What would that mean?
They will think I’m a bad mother/wife/whatever.
What would that mean?
That would mean I’m a bad mother/wife/whatever. (aha! I’ve identified a part of me that assumes that a judgment like this made by them must be true.)
Anyway, suppose I am a “bad” mother/wife/whatever. What would that mean? That I’m a bad person.
What would that mean?
Umm…well, that I’m bad. That I shouldn’t be the way I am. That I deserve bad things, not good things.
And it could go on and on. It always ends up at a very fundamental place of feeling unworthy, or catastrophic thinking. “If I don’t get an A on the test” ends up at “Life is not worth living.” Then we can look at that deep belief and ask where it came from and how it’s influencing us.

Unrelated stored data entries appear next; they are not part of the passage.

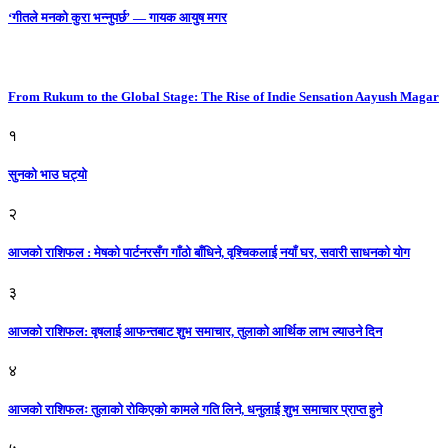
‘गीतले मनको कुरा भन्नुपर्छ’ — गायक आयुष मगर
From Rukum to the Global Stage: The Rise of Indie Sensation Aayush Magar
१
सुनको भाउ घट्याे
२
आजको राशिफल : मेषको पार्टनरसँग गाँठो बाँधिने, वृश्चिकलाई नयाँ घर, सवारी साधनकाे याेग
३
आजकाे राशिफल: वृषलाई आफन्तबाट शुभ समाचार, तुलाकाे आर्थिक लाभ ल्याउने दिन
४
आजको राशिफलः तुलाकाे रोकिएको कामले गति लिने, धनुलाई शुभ समाचार प्राप्त हुने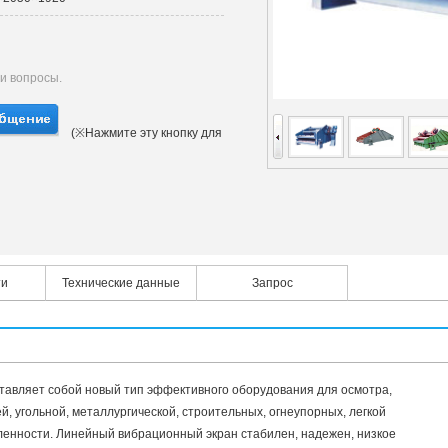
ши вопросы.
(※Нажмите эту кнопку для
ти
Технические данные
Запрос
авляет собой новый тип эффективного оборудования для осмотра,
, угольной, металлургической, строительных, огнеупорных, легкой
нности. Линейный вибрационный экран стабилен, надежен, низкое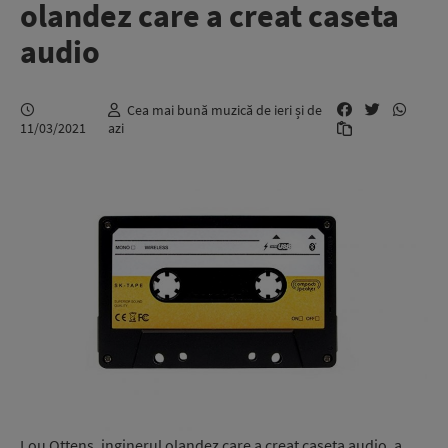
olandez care a creat caseta
audio
Cea mai bună muzică de ieri și de
11/03/2021
azi
Lou Ottens, inginerul olandez care a creat caseta audio, a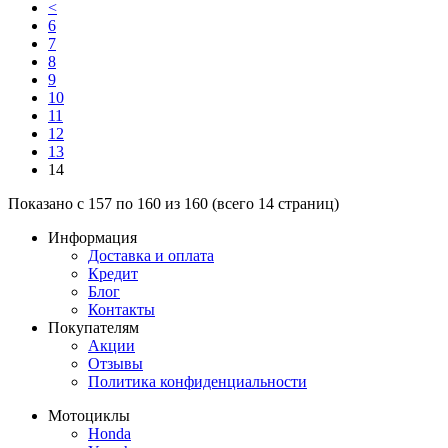
<
6
7
8
9
10
11
12
13
14
Показано с 157 по 160 из 160 (всего 14 страниц)
Информация
Доставка и оплата
Кредит
Блог
Контакты
Покупателям
Акции
Отзывы
Политика конфиденциальности
Мотоциклы
Honda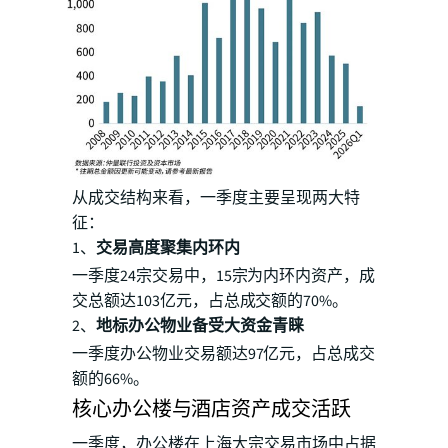
从成交结构来看，一季度主要呈现两大特
征：
1、
交易高度聚集内环内
一季度24宗交易中，15宗为内环内资产，成
交总额达103亿元，占总成交额的70%。
2、
地标办公物业备受大资金青睐
一季度办公物业交易额达97亿元，占总成交
额的66%。
核心办公楼与酒店资产成交活跃
一季度，办公楼在上海大宗交易市场中占据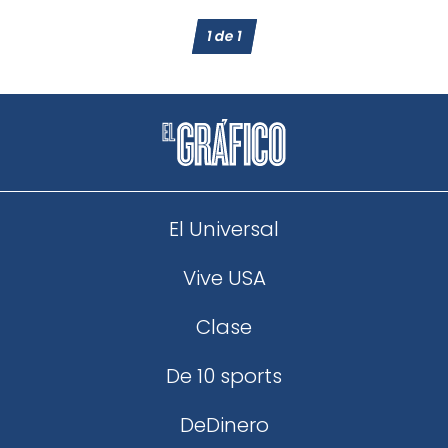
1
de
1
El Universal
Vive USA
Clase
De 10 sports
DeDinero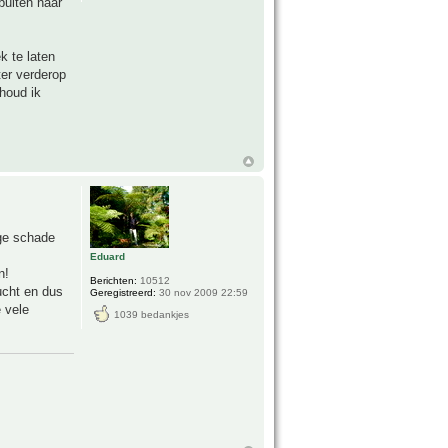
buiten naar
k te laten
ter verderop
houd ik
ige schade
Eduard
n!
Berichten:
10512
lucht en dus
Geregistreerd:
30 nov 2009 22:59
 vele
1039 bedankjes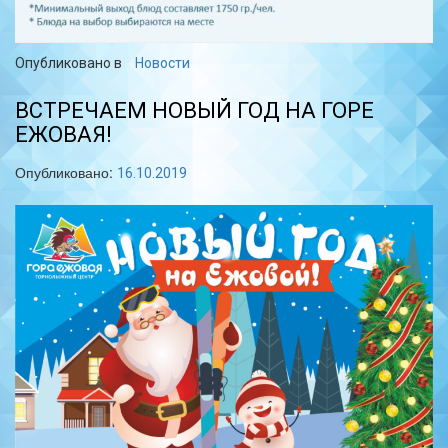
Опубликовано в
Новости
ВСТРЕЧАЕМ НОВЫЙ ГОД НА ГОРЕ
ЕЖОВАЯ!
Опубликовано:
16.10.2019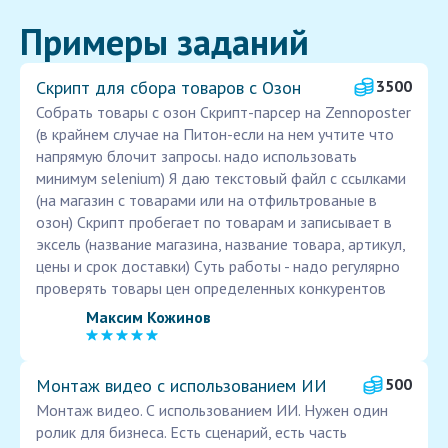
Примеры заданий
Скрипт для сбора товаров с Озон
3500
Собрать товары с озон Скрипт-парсер на Zennoposter
(в крайнем случае на Питон-если на нем учтите что
напрямую блочит запросы. надо использовать
минимум selenium) Я даю текстовый файл с ссылками
(на магазин с товарами или на отфильтрованые в
озон) Скрипт пробегает по товарам и записывает в
эксель (название магазина, название товара, артикул,
цены и срок доставки) Суть работы - надо регулярно
проверять товары цен определенных конкурентов
Максим Кожинов
Монтаж видео с использованием ИИ
500
Монтаж видео. С использованием ИИ. Нужен один
ролик для бизнеса. Есть сценарий, есть часть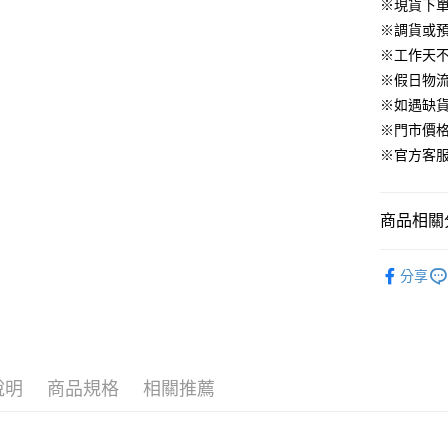
華南商
※現貨下單
臺灣中
合作金
LINE Pay
國泰世
上海商
匯豐（
※調貨或預
華南商
臺灣中
國泰世
聯邦商
Apple Pay
上海商
※工作天
匯豐（
臺灣中
元大商
兆豐國
聯邦商
※假日物
匯豐（
街口支付
玉山商
台中商
元大商
※如遇缺
聯邦商
台新國
華泰商
玉山商
悠遊付
元大商
※門市價
台灣樂
遠東國
台新國
玉山商
※官方客服LI
永豐商
台灣樂
大哥付你
台新國
星展（
相關說明
台灣樂
中國信
【大哥付
商品相關分
AFTEE先
1.本服務
2.付款方
相關說明
▹上身
流程，驗
【關於「A
分享
ATM付款
完成交易
AFTEE
▹HOMES
3.實際核
便利好安
4.訂單成
１．簡單
🔥 HS新
消。如遇
２．便利
運送方式
無法說明
３．安心
【繳款方
付款後全
說明
商品規格
相關推薦
1.分期款
【「AFT
醒簡訊。
免運費
１．於結帳
2.透過簡
付」結帳
帳／街口支
付款後萊
２．訂單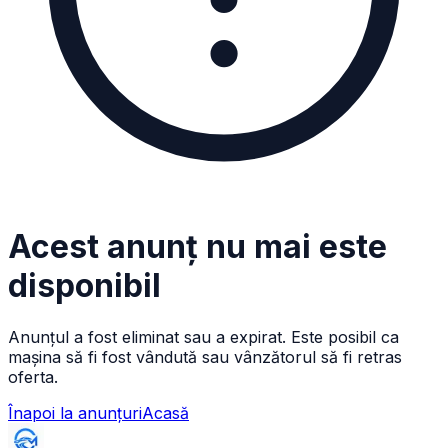
Acest anunț nu mai este
disponibil
Anunțul a fost eliminat sau a expirat. Este posibil ca
mașina să fi fost vândută sau vânzătorul să fi retras
oferta.
Înapoi la anunțuri
Acasă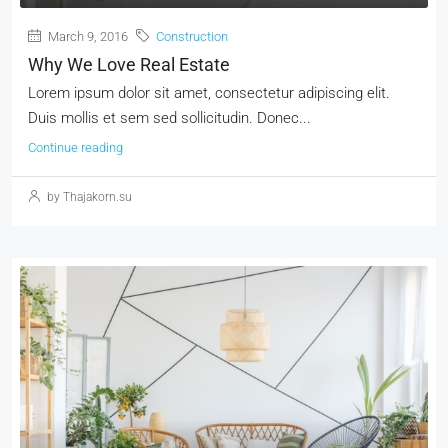
March 9, 2016
Construction
Why We Love Real Estate
Lorem ipsum dolor sit amet, consectetur adipiscing elit.
Duis mollis et sem sed sollicitudin. Donec...
Continue reading
by Thajakorn.su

This kind of thought questioning doesn’t fix us. If it did, I’d be good to go by now. But, as I said, it can be useful for me to do when I see myself responding this way. I need to question the voice that tell me to censor, drain or stifle myself. Especially when I’m already depressed. A black hole gets bigger when it consumes nearby material–why throw anything its way when I don’t have to?
The questions about whether I, or any of us, deserve joy while coexisting with others in this world who suffer are bigger than today’s topic. The questions strike at our deepest feelings of despair and shame, and I know I am not the only one who wrestles with them. But right now, I think it’s best to table the question of worthiness and continue my campaign for survival.